What do you hope that couples would gain from reading "Altared," or is it specifically geared toward single readers?
No, we absolutely hope both couples and singles read the book, and we hope they'll be inspired towards a love that transcends cultural romance. That they will come to love God and understand discipleship, and that love will become their aim both in romance and outside of romance. We hope to take the emphasis off status altogether and place more of our aim on Christ's definition of love, which means loving your neighbors with a very counter-cultural love.
Would you say the Church's exalted view of marriage is due to a misreading of Scripture or an overly selective reading?

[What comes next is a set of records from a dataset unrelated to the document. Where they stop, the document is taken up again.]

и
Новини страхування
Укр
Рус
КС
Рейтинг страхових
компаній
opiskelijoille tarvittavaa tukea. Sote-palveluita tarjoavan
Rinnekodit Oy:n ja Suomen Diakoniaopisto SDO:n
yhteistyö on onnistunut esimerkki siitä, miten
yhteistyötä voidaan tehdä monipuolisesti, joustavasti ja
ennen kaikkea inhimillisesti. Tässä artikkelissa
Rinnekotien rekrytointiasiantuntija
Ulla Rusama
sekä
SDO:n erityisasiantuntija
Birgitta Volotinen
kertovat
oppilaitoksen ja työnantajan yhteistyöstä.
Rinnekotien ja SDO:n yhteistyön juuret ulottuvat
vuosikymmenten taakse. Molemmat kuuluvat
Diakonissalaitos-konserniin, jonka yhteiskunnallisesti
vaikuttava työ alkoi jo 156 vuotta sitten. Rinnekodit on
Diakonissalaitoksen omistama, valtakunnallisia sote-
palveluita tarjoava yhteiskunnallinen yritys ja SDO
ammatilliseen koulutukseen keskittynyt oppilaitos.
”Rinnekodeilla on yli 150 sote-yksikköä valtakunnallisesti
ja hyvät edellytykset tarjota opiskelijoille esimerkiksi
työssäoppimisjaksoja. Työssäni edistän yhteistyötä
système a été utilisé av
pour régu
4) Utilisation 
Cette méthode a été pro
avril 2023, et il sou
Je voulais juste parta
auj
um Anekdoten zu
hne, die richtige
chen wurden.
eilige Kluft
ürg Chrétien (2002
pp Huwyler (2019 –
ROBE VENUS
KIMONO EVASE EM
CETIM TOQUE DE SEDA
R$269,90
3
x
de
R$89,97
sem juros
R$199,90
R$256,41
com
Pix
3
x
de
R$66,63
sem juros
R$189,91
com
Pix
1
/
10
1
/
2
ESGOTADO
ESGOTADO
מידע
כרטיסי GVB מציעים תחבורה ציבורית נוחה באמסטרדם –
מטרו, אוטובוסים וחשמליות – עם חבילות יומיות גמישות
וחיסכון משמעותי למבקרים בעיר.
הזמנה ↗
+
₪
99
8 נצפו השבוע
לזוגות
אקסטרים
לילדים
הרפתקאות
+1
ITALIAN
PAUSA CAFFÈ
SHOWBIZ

I'm sure it has a little to do with both of these causes and several other factors as well. One thing we hope this book does is balance out some of the selective reading-which is often not intentional or malicious at all-and remind Christians of some passages and teachings that it seems we don't give much thought to, such as 1 Corinthians 7, or Christ's call to the love those on the margins. The Bible in general seems far less interested in romance than in loving one's neighbor.
What advice would you give to those who are struggling with being more interested in their love lives than loving their neighbors?
I would encourage them to pray about it, to pray patiently and faithfully about it in solitude and in community. I would encourage them to find good examples, people they can learn from. I would pore over the gospels, 1 Corinthians 13, Colossians 3. I would encourage them to take small steps towards obedience. Ultimately, this is a work God has to do in people's hearts but with prayer and a little reorienting of our vision, I think He is gracious enough to begin to transform us. Loving this way goes against everything we are inclined to do, so leaning on Christ and looking to his example is the only way.